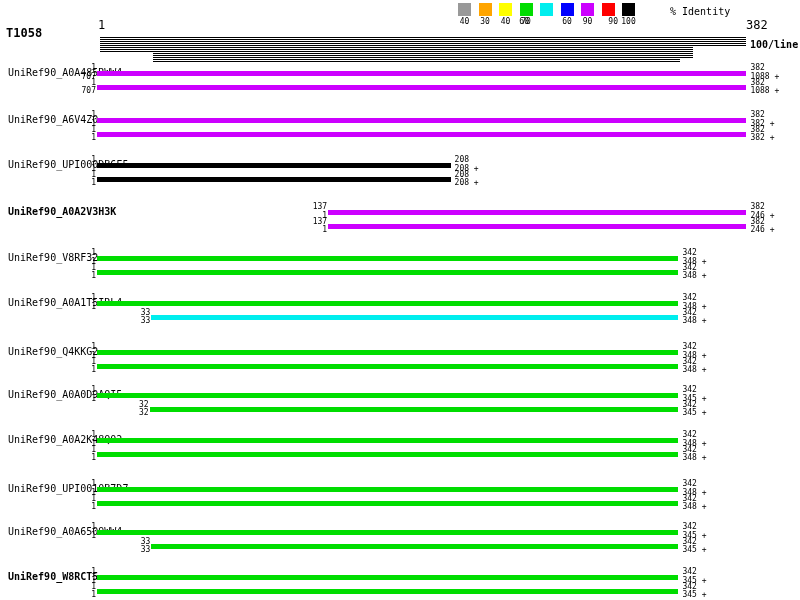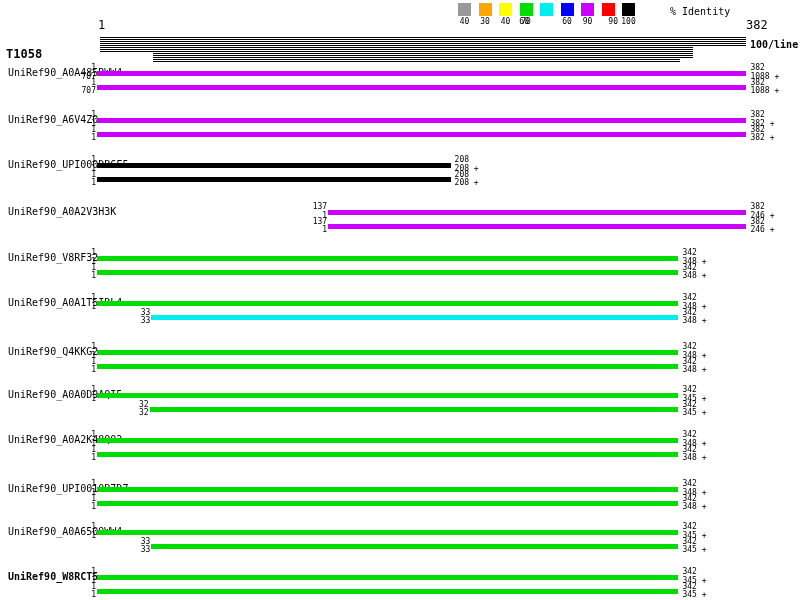--- a/index.html
+++ b/index.html
@@ -22,7 +22,7 @@
 
 <div id="canvas">
 
-  <div class="abs title" style="left:6px;top:48px;">T1058</div>
+  <div class="abs title" style="left:6px;top:27px;">T1058</div>
 
   <div class="abs ruler-num" style="left:98px;top:19px;">1</div>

**ACTIVITY:** Please find all lines of the entries that hold the string "title" and copy them.

**ANSWER BELOW:**
-  <div class="abs title" style="left:6px;top:48px;">T1058</div>
+  <div class="abs title" style="left:6px;top:27px;">T1058</div>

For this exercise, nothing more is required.